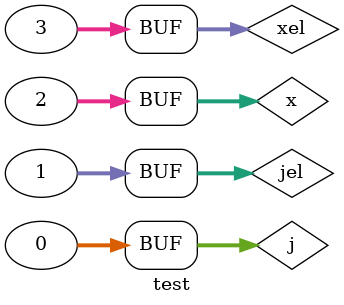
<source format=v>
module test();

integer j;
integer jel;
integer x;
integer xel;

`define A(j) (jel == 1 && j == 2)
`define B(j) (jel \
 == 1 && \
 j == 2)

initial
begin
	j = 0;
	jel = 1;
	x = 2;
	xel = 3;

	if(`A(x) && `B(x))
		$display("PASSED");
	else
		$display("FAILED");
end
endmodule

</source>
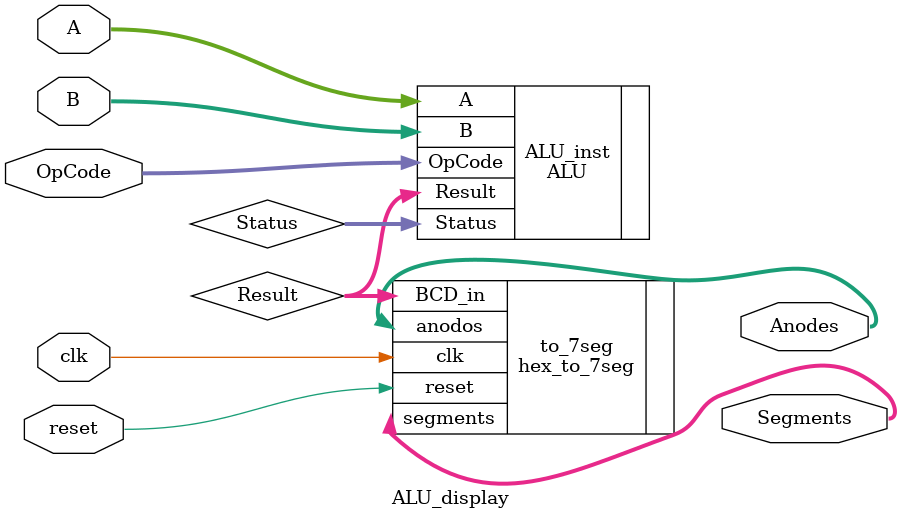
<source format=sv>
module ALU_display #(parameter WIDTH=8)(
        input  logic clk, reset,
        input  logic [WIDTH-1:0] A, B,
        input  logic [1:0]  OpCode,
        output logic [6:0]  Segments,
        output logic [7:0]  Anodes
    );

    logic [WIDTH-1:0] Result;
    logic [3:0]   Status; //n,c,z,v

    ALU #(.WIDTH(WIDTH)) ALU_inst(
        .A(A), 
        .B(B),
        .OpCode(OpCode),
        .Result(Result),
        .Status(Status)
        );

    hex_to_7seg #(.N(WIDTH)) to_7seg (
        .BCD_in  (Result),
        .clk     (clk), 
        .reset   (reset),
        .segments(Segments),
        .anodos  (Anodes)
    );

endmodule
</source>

========================================================================

## Problem to work on:
Filter the listing for the word "logic" and copy every line that holds it.

## Answer area:
        input  logic clk, reset,
        input  logic [WIDTH-1:0] A, B,
        input  logic [1:0]  OpCode,
        output logic [6:0]  Segments,
        output logic [7:0]  Anodes
    logic [WIDTH-1:0] Result;
    logic [3:0]   Status; //n,c,z,v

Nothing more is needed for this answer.